▶ _AIM OF THE EXERCISE_
Examine each line of the data. Copy those that contain the string "Profile".
****************
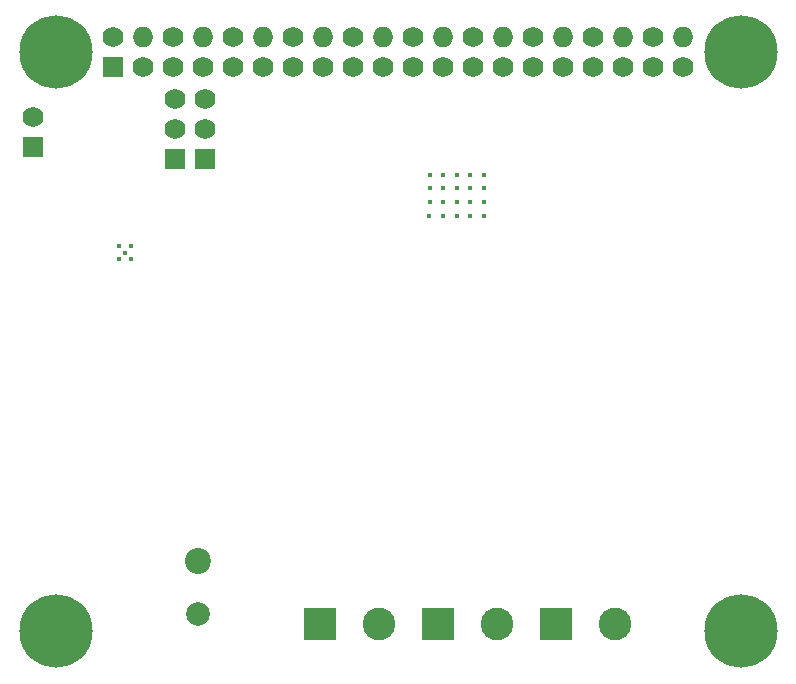
<source format=gbs>
G04 Layer_Color=16711935*
%FSLAX44Y44*%
%MOMM*%
G71*
G01*
G75*
%ADD111C,2.2000*%
%ADD112C,2.0000*%
%ADD113C,1.7600*%
%ADD114R,1.7600X1.7600*%
%ADD115O,1.7600X1.7200*%
%ADD116R,1.7600X1.7600*%
%ADD117C,6.2000*%
%ADD118C,2.7600*%
%ADD119R,2.7600X2.7600*%
%ADD120C,0.4500*%
%ADD122C,0.4500*%
D111*
X155250Y94250D02*
D03*
D112*
Y49250D02*
D03*
D113*
X566300Y512300D02*
D03*
X540900D02*
D03*
X515500D02*
D03*
X490100D02*
D03*
X464700D02*
D03*
X413900D02*
D03*
X439300D02*
D03*
X363100D02*
D03*
X388500D02*
D03*
X312300D02*
D03*
X337700D02*
D03*
X261500D02*
D03*
X286900D02*
D03*
X210700D02*
D03*
X236100D02*
D03*
X159900D02*
D03*
X185300D02*
D03*
X134500D02*
D03*
X109100D02*
D03*
X134500Y537700D02*
D03*
X83700D02*
D03*
X185300D02*
D03*
X236100D02*
D03*
X286900D02*
D03*
X337700D02*
D03*
X388500D02*
D03*
X439300D02*
D03*
X490100D02*
D03*
X540900D02*
D03*
X16000Y470000D02*
D03*
X161650Y485300D02*
D03*
Y459900D02*
D03*
X136000Y485400D02*
D03*
Y460000D02*
D03*
D114*
X83700Y512300D02*
D03*
D115*
X109100Y537700D02*
D03*
X159900D02*
D03*
X210700D02*
D03*
X261500D02*
D03*
X312300D02*
D03*
X363100D02*
D03*
X413900D02*
D03*
X464700D02*
D03*
X515500D02*
D03*
X566300D02*
D03*
D116*
X16000Y444600D02*
D03*
X161650Y434500D02*
D03*
X136000Y434600D02*
D03*
D117*
X615000Y35000D02*
D03*
X35000D02*
D03*
X615000Y525000D02*
D03*
X35000D02*
D03*
D118*
X308750Y41250D02*
D03*
X408750D02*
D03*
X508750D02*
D03*
D119*
X258750D02*
D03*
X358750D02*
D03*
X458750D02*
D03*
D120*
X351500Y386500D02*
D03*
X363000D02*
D03*
X374500D02*
D03*
X397500D02*
D03*
X386100Y421500D02*
D03*
X374600D02*
D03*
X363100D02*
D03*
X351600D02*
D03*
X397500Y409833D02*
D03*
X386100D02*
D03*
X374600D02*
D03*
X363100D02*
D03*
X351600D02*
D03*
X397500Y398167D02*
D03*
X386100D02*
D03*
X374600D02*
D03*
X363100D02*
D03*
X351600D02*
D03*
X397500Y421500D02*
D03*
X386000Y386500D02*
D03*
X88500Y361000D02*
D03*
D122*
Y350000D02*
D03*
X99000Y361000D02*
D03*
Y350000D02*
D03*
X93750Y355500D02*
D03*
M02*

</source>
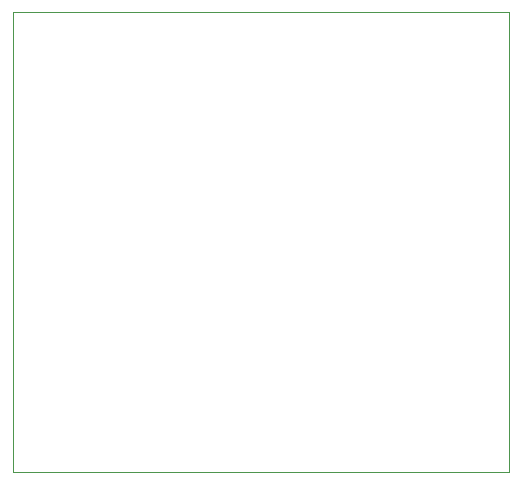
<source format=gbr>
%TF.GenerationSoftware,KiCad,Pcbnew,9.0.0*%
%TF.CreationDate,2025-03-13T21:02:51+03:00*%
%TF.ProjectId,getting_started,67657474-696e-4675-9f73-746172746564,rev?*%
%TF.SameCoordinates,Original*%
%TF.FileFunction,Profile,NP*%
%FSLAX46Y46*%
G04 Gerber Fmt 4.6, Leading zero omitted, Abs format (unit mm)*
G04 Created by KiCad (PCBNEW 9.0.0) date 2025-03-13 21:02:51*
%MOMM*%
%LPD*%
G01*
G04 APERTURE LIST*
%TA.AperFunction,Profile*%
%ADD10C,0.050000*%
%TD*%
G04 APERTURE END LIST*
D10*
X113000000Y-21000000D02*
X155000000Y-21000000D01*
X155000000Y-60000000D01*
X113000000Y-60000000D01*
X113000000Y-21000000D01*
M02*

</source>
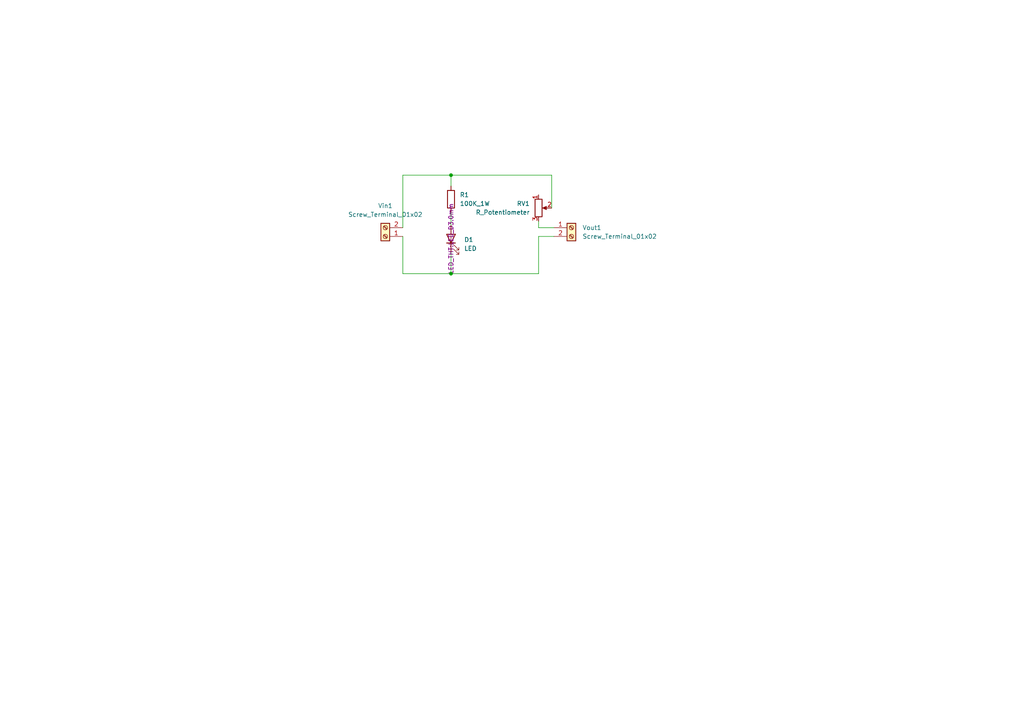
<source format=kicad_sch>
(kicad_sch (version 20211123) (generator eeschema)

  (uuid 8894219c-22f5-4147-bbba-11cc09a20835)

  (paper "A4")

  

  (junction (at 130.81 79.375) (diameter 0) (color 0 0 0 0)
    (uuid 53e774bc-f367-4642-bedd-85ee4b034735)
  )
  (junction (at 130.81 50.8) (diameter 0) (color 0 0 0 0)
    (uuid dedf45ac-d1b9-4f9a-9c1d-bcd1ffeb460b)
  )

  (wire (pts (xy 130.81 79.375) (xy 130.81 73.025))
    (stroke (width 0) (type default) (color 0 0 0 0))
    (uuid 1ebbcbf3-8b31-4a52-b8a9-31bf09007fa1)
  )
  (wire (pts (xy 130.81 61.595) (xy 130.81 65.405))
    (stroke (width 0) (type default) (color 0 0 0 0))
    (uuid 30c3ca9d-6fe3-4816-9f3e-c7d8455542d6)
  )
  (wire (pts (xy 130.81 50.8) (xy 160.02 50.8))
    (stroke (width 0) (type default) (color 0 0 0 0))
    (uuid 3a183025-ef7a-49ee-933f-32fce8b2c162)
  )
  (wire (pts (xy 116.84 50.8) (xy 130.81 50.8))
    (stroke (width 0) (type default) (color 0 0 0 0))
    (uuid 3c2afbc1-9f06-4db2-8314-051f064b37a0)
  )
  (wire (pts (xy 156.21 64.135) (xy 156.21 66.04))
    (stroke (width 0) (type default) (color 0 0 0 0))
    (uuid 44754e52-da01-40c3-a4ae-d8ce47a2492a)
  )
  (wire (pts (xy 156.21 66.04) (xy 160.655 66.04))
    (stroke (width 0) (type default) (color 0 0 0 0))
    (uuid 46c184cf-c762-4684-8eb1-9cc4f11dbca9)
  )
  (wire (pts (xy 160.02 50.8) (xy 160.02 60.325))
    (stroke (width 0) (type default) (color 0 0 0 0))
    (uuid 53d4ee61-9640-46a9-b41c-9595981ac720)
  )
  (wire (pts (xy 116.84 79.375) (xy 130.81 79.375))
    (stroke (width 0) (type default) (color 0 0 0 0))
    (uuid 5fdcd220-7c59-4756-8810-42493825ef41)
  )
  (wire (pts (xy 156.21 79.375) (xy 130.81 79.375))
    (stroke (width 0) (type default) (color 0 0 0 0))
    (uuid 6d507246-99c3-43b4-aa00-2a1439659791)
  )
  (wire (pts (xy 156.21 68.58) (xy 156.21 79.375))
    (stroke (width 0) (type default) (color 0 0 0 0))
    (uuid 85e6971f-686c-4345-b9f2-7bb7914e2187)
  )
  (wire (pts (xy 160.655 68.58) (xy 156.21 68.58))
    (stroke (width 0) (type default) (color 0 0 0 0))
    (uuid 867804c8-46ba-4040-aaa9-d420e5abee80)
  )
  (wire (pts (xy 130.81 50.8) (xy 130.81 53.975))
    (stroke (width 0) (type default) (color 0 0 0 0))
    (uuid 8ea3d54b-6f37-4ac2-a43f-104cac718bea)
  )
  (wire (pts (xy 116.84 66.04) (xy 116.84 50.8))
    (stroke (width 0) (type default) (color 0 0 0 0))
    (uuid a0ccdddc-92fd-4ce5-a8c5-81118d46c7a0)
  )
  (wire (pts (xy 116.84 68.58) (xy 116.84 79.375))
    (stroke (width 0) (type default) (color 0 0 0 0))
    (uuid d5b50405-19a8-4c6d-9583-6e3fe980551e)
  )

  (symbol (lib_id "Device:R") (at 130.81 57.785 180) (unit 1)
    (in_bom yes) (on_board yes) (fields_autoplaced)
    (uuid 0f0b7d11-b20e-4e0d-912f-6d107c953b41)
    (property "Reference" "R1" (id 0) (at 133.35 56.5149 0)
      (effects (font (size 1.27 1.27)) (justify right))
    )
    (property "Value" "100K_1W" (id 1) (at 133.35 59.0549 0)
      (effects (font (size 1.27 1.27)) (justify right))
    )
    (property "Footprint" "Resistor_THT:R_Axial_DIN0516_L15.5mm_D5.0mm_P30.48mm_Horizontal" (id 2) (at 132.588 57.785 90)
      (effects (font (size 1.27 1.27)) hide)
    )
    (property "Datasheet" "~" (id 3) (at 130.81 57.785 0)
      (effects (font (size 1.27 1.27)) hide)
    )
    (pin "1" (uuid 75975cde-f345-40d8-9e62-c6cf5bcc7bf2))
    (pin "2" (uuid 16120ef0-1e62-4ada-853e-cb829713c938))
  )

  (symbol (lib_id "Device:LED") (at 130.81 69.215 90) (unit 1)
    (in_bom yes) (on_board yes) (fields_autoplaced)
    (uuid 16482445-c8ed-46e5-9430-fe1f5f52af90)
    (property "Reference" "D1" (id 0) (at 134.62 69.5324 90)
      (effects (font (size 1.27 1.27)) (justify right))
    )
    (property "Value" "LED" (id 1) (at 134.62 72.0724 90)
      (effects (font (size 1.27 1.27)) (justify right))
    )
    (property "Footprint" "LED_THT:LED_D3.0mm" (id 2) (at 130.81 69.215 0))
    (property "Datasheet" "~" (id 3) (at 130.81 69.215 0)
      (effects (font (size 1.27 1.27)) hide)
    )
    (pin "1" (uuid 8691cfc8-0f3f-41da-b0c5-0299be53ea14))
    (pin "2" (uuid 8e1000ca-a2ca-4025-980c-ccd83f5bf2e3))
  )

  (symbol (lib_id "Connector:Screw_Terminal_01x02") (at 165.735 66.04 0) (unit 1)
    (in_bom yes) (on_board yes) (fields_autoplaced)
    (uuid 177a46c1-cef8-4fcd-9cfa-bbdcb1028e2c)
    (property "Reference" "Vout1" (id 0) (at 168.91 66.0399 0)
      (effects (font (size 1.27 1.27)) (justify left))
    )
    (property "Value" "Screw_Terminal_01x02" (id 1) (at 168.91 68.5799 0)
      (effects (font (size 1.27 1.27)) (justify left))
    )
    (property "Footprint" "TerminalBlock_Phoenix:TerminalBlock_Phoenix_MKDS-1,5-2-5.08_1x02_P5.08mm_Horizontal" (id 2) (at 165.735 66.04 0)
      (effects (font (size 1.27 1.27)) hide)
    )
    (property "Datasheet" "~" (id 3) (at 165.735 66.04 0)
      (effects (font (size 1.27 1.27)) hide)
    )
    (pin "1" (uuid a4ca4aab-52cd-4109-a634-d94f7c33835d))
    (pin "2" (uuid 71d2317d-5ee9-4cb2-895c-e697cdea99bc))
  )

  (symbol (lib_id "Device:R_Potentiometer") (at 156.21 60.325 0) (unit 1)
    (in_bom yes) (on_board yes) (fields_autoplaced)
    (uuid f4ed5733-cf88-4cbd-9a8b-33141df6e756)
    (property "Reference" "RV1" (id 0) (at 153.67 59.0549 0)
      (effects (font (size 1.27 1.27)) (justify right))
    )
    (property "Value" "R_Potentiometer" (id 1) (at 153.67 61.5949 0)
      (effects (font (size 1.27 1.27)) (justify right))
    )
    (property "Footprint" "Potentiometer_THT:Potentiometer_Alps_RK163_Single_Horizontal" (id 2) (at 156.21 60.325 0)
      (effects (font (size 1.27 1.27)) hide)
    )
    (property "Datasheet" "~" (id 3) (at 156.21 60.325 0)
      (effects (font (size 1.27 1.27)) hide)
    )
    (pin "1" (uuid 96e51cf8-235a-48d1-b8e6-770771011c95))
    (pin "2" (uuid baaa41f5-950a-4ae4-9a50-3c1106629427))
    (pin "3" (uuid 7a88f5b8-d9bf-426d-83b5-50c842f03c4c))
  )

  (symbol (lib_id "Connector:Screw_Terminal_01x02") (at 111.76 68.58 180) (unit 1)
    (in_bom yes) (on_board yes) (fields_autoplaced)
    (uuid f76ffef0-b42a-49cc-8ad7-fe6ec3aaf301)
    (property "Reference" "Vin1" (id 0) (at 111.76 59.69 0))
    (property "Value" "Screw_Terminal_01x02" (id 1) (at 111.76 62.23 0))
    (property "Footprint" "TerminalBlock_Phoenix:TerminalBlock_Phoenix_MKDS-1,5-2-5.08_1x02_P5.08mm_Horizontal" (id 2) (at 111.76 68.58 0)
      (effects (font (size 1.27 1.27)) hide)
    )
    (property "Datasheet" "~" (id 3) (at 111.76 68.58 0)
      (effects (font (size 1.27 1.27)) hide)
    )
    (pin "1" (uuid 457cdb86-3358-4df1-9708-fe87170b79f8))
    (pin "2" (uuid eba2d75c-2cbc-44d3-9784-b6144276fc7d))
  )

  (sheet_instances
    (path "/" (page "1"))
  )

  (symbol_instances
    (path "/16482445-c8ed-46e5-9430-fe1f5f52af90"
      (reference "D1") (unit 1) (value "LED") (footprint "LED_THT:LED_D3.0mm")
    )
    (path "/0f0b7d11-b20e-4e0d-912f-6d107c953b41"
      (reference "R1") (unit 1) (value "100K_1W") (footprint "Resistor_THT:R_Axial_DIN0516_L15.5mm_D5.0mm_P30.48mm_Horizontal")
    )
    (path "/f4ed5733-cf88-4cbd-9a8b-33141df6e756"
      (reference "RV1") (unit 1) (value "R_Potentiometer") (footprint "Potentiometer_THT:Potentiometer_Alps_RK163_Single_Horizontal")
    )
    (path "/f76ffef0-b42a-49cc-8ad7-fe6ec3aaf301"
      (reference "Vin1") (unit 1) (value "Screw_Terminal_01x02") (footprint "TerminalBlock_Phoenix:TerminalBlock_Phoenix_MKDS-1,5-2-5.08_1x02_P5.08mm_Horizontal")
    )
    (path "/177a46c1-cef8-4fcd-9cfa-bbdcb1028e2c"
      (reference "Vout1") (unit 1) (value "Screw_Terminal_01x02") (footprint "TerminalBlock_Phoenix:TerminalBlock_Phoenix_MKDS-1,5-2-5.08_1x02_P5.08mm_Horizontal")
    )
  )
)

</source>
****************
▶ _THE COMPLETED TASK_
%TF.FileFunction,Profile,NP*%
%TA.AperFunction,Profile*%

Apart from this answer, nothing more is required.